■ Your task
Print all entries precisely as they are written.

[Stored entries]
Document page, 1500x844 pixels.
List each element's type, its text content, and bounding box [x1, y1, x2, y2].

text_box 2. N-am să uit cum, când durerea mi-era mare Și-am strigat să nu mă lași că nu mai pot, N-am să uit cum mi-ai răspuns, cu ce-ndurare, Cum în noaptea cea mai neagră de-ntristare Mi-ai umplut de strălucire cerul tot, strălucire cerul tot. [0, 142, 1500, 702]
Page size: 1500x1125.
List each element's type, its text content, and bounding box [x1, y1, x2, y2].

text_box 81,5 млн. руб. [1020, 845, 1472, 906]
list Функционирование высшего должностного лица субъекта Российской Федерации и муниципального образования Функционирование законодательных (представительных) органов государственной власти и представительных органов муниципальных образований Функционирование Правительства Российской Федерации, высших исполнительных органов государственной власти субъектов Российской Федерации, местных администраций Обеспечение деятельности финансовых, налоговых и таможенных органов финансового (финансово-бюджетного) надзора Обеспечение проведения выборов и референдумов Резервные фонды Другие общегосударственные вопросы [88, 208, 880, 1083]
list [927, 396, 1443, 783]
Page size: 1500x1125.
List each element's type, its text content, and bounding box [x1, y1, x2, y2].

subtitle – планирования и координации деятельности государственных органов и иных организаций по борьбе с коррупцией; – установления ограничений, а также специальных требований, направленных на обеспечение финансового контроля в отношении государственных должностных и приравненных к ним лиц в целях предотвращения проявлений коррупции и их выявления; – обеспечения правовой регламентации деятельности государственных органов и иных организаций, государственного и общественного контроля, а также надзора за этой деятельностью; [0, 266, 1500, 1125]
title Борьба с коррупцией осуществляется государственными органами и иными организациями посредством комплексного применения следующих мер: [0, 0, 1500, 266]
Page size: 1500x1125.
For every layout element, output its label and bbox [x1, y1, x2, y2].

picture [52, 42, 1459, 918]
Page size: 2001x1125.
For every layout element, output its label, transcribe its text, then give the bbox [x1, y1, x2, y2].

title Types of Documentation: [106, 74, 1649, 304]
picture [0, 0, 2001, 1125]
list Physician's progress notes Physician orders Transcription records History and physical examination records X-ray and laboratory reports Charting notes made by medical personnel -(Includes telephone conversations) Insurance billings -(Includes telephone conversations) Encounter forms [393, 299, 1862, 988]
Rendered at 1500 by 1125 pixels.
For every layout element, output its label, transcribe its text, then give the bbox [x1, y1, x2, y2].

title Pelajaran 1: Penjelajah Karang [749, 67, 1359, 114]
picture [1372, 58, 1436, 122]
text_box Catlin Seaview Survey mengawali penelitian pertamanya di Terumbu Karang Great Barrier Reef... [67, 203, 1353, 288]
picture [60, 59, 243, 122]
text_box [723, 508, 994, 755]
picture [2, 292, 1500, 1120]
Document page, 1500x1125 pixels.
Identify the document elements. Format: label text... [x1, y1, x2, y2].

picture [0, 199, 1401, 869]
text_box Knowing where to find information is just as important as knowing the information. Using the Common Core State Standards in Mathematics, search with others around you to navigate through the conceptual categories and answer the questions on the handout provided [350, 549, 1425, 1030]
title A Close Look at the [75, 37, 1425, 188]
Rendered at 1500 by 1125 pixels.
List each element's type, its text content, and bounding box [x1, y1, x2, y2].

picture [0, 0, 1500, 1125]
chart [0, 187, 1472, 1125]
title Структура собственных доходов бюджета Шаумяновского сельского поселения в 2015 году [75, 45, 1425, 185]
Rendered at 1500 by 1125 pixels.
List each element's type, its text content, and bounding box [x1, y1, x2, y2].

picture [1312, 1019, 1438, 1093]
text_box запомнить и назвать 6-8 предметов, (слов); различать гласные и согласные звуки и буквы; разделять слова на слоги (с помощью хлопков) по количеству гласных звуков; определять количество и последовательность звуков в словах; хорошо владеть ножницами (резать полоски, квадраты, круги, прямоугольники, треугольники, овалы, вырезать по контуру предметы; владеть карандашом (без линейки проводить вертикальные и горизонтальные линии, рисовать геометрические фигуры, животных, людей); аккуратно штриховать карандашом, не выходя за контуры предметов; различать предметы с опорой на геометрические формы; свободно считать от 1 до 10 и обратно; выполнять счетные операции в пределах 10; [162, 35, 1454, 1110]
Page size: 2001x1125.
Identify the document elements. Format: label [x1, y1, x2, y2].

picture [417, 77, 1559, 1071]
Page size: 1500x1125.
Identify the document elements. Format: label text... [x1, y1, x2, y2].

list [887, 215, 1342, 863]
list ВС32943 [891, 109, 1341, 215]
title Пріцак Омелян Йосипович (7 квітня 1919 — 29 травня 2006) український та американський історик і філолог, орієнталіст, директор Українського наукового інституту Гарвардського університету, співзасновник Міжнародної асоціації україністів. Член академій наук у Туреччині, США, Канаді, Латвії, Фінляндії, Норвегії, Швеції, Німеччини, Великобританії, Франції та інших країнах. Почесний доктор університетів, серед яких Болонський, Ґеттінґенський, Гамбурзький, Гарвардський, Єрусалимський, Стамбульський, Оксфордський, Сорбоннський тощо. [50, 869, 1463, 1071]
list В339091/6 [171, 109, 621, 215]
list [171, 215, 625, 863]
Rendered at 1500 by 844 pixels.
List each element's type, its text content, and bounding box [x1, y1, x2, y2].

■ Solution
Document page, 1500x844 pixels.
List each element's type, its text content, and bounding box [x1, y1, x2, y2].

text_box 2. N-am să uit cum, când durerea mi-era mare Și-am strigat să nu mă lași că nu mai pot, N-am să uit cum mi-ai răspuns, cu ce-ndurare, Cum în noaptea cea mai neagră de-ntristare Mi-ai umplut de strălucire cerul tot, strălucire cerul tot. [0, 142, 1500, 702]
Page size: 1500x1125.
List each element's type, its text content, and bounding box [x1, y1, x2, y2].

text_box 81,5 млн. руб. [1020, 845, 1472, 906]
list Функционирование высшего должностного лица субъекта Российской Федерации и муниципального образования Функционирование законодательных (представительных) органов государственной власти и представительных органов муниципальных образований Функционирование Правительства Российской Федерации, высших исполнительных органов государственной власти субъектов Российской Федерации, местных администраций Обеспечение деятельности финансовых, налоговых и таможенных органов финансового (финансово-бюджетного) надзора Обеспечение проведения выборов и референдумов Резервные фонды Другие общегосударственные вопросы [88, 208, 880, 1083]
list [927, 396, 1443, 783]
Page size: 1500x1125.
List each element's type, its text content, and bounding box [x1, y1, x2, y2].

subtitle – планирования и координации деятельности государственных органов и иных организаций по борьбе с коррупцией; – установления ограничений, а также специальных требований, направленных на обеспечение финансового контроля в отношении государственных должностных и приравненных к ним лиц в целях предотвращения проявлений коррупции и их выявления; – обеспечения правовой регламентации деятельности государственных органов и иных организаций, государственного и общественного контроля, а также надзора за этой деятельностью; [0, 266, 1500, 1125]
title Борьба с коррупцией осуществляется государственными органами и иными организациями посредством комплексного применения следующих мер: [0, 0, 1500, 266]
Page size: 1500x1125.
For every layout element, output its label and bbox [x1, y1, x2, y2].

picture [52, 42, 1459, 918]
Page size: 2001x1125.
For every layout element, output its label, transcribe its text, then give the bbox [x1, y1, x2, y2].

title Types of Documentation: [106, 74, 1649, 304]
picture [0, 0, 2001, 1125]
list Physician's progress notes Physician orders Transcription records History and physical examination records X-ray and laboratory reports Charting notes made by medical personnel -(Includes telephone conversations) Insurance billings -(Includes telephone conversations) Encounter forms [393, 299, 1862, 988]
Rendered at 1500 by 1125 pixels.
For every layout element, output its label, transcribe its text, then give the bbox [x1, y1, x2, y2].

title Pelajaran 1: Penjelajah Karang [749, 67, 1359, 114]
picture [1372, 58, 1436, 122]
text_box Catlin Seaview Survey mengawali penelitian pertamanya di Terumbu Karang Great Barrier Reef... [67, 203, 1353, 288]
picture [60, 59, 243, 122]
text_box [723, 508, 994, 755]
picture [2, 292, 1500, 1120]
Document page, 1500x1125 pixels.
Identify the document elements. Format: label text... [x1, y1, x2, y2].

picture [0, 199, 1401, 869]
text_box Knowing where to find information is just as important as knowing the information. Using the Common Core State Standards in Mathematics, search with others around you to navigate through the conceptual categories and answer the questions on the handout provided [350, 549, 1425, 1030]
title A Close Look at the [75, 37, 1425, 188]
Rendered at 1500 by 1125 pixels.
List each element's type, its text content, and bounding box [x1, y1, x2, y2].

picture [0, 0, 1500, 1125]
chart [0, 187, 1472, 1125]
title Структура собственных доходов бюджета Шаумяновского сельского поселения в 2015 году [75, 45, 1425, 185]
Rendered at 1500 by 1125 pixels.
List each element's type, its text content, and bounding box [x1, y1, x2, y2].

picture [1312, 1019, 1438, 1093]
text_box запомнить и назвать 6-8 предметов, (слов); различать гласные и согласные звуки и буквы; разделять слова на слоги (с помощью хлопков) по количеству гласных звуков; определять количество и последовательность звуков в словах; хорошо владеть ножницами (резать полоски, квадраты, круги, прямоугольники, треугольники, овалы, вырезать по контуру предметы; владеть карандашом (без линейки проводить вертикальные и горизонтальные линии, рисовать геометрические фигуры, животных, людей); аккуратно штриховать карандашом, не выходя за контуры предметов; различать предметы с опорой на геометрические формы; свободно считать от 1 до 10 и обратно; выполнять счетные операции в пределах 10; [162, 35, 1454, 1110]
Page size: 2001x1125.
Identify the document elements. Format: label [x1, y1, x2, y2].

picture [417, 77, 1559, 1071]
Page size: 1500x1125.
Identify the document elements. Format: label text... [x1, y1, x2, y2].

list [887, 215, 1342, 863]
list ВС32943 [891, 109, 1341, 215]
title Пріцак Омелян Йосипович (7 квітня 1919 — 29 травня 2006) український та американський історик і філолог, орієнталіст, директор Українського наукового інституту Гарвардського університету, співзасновник Міжнародної асоціації україністів. Член академій наук у Туреччині, США, Канаді, Латвії, Фінляндії, Норвегії, Швеції, Німеччини, Великобританії, Франції та інших країнах. Почесний доктор університетів, серед яких Болонський, Ґеттінґенський, Гамбурзький, Гарвардський, Єрусалимський, Стамбульський, Оксфордський, Сорбоннський тощо. [50, 869, 1463, 1071]
list В339091/6 [171, 109, 621, 215]
list [171, 215, 625, 863]
Rendered at 1500 by 844 pixels.
List each element's type, its text content, and bounding box [x1, y1, x2, y2].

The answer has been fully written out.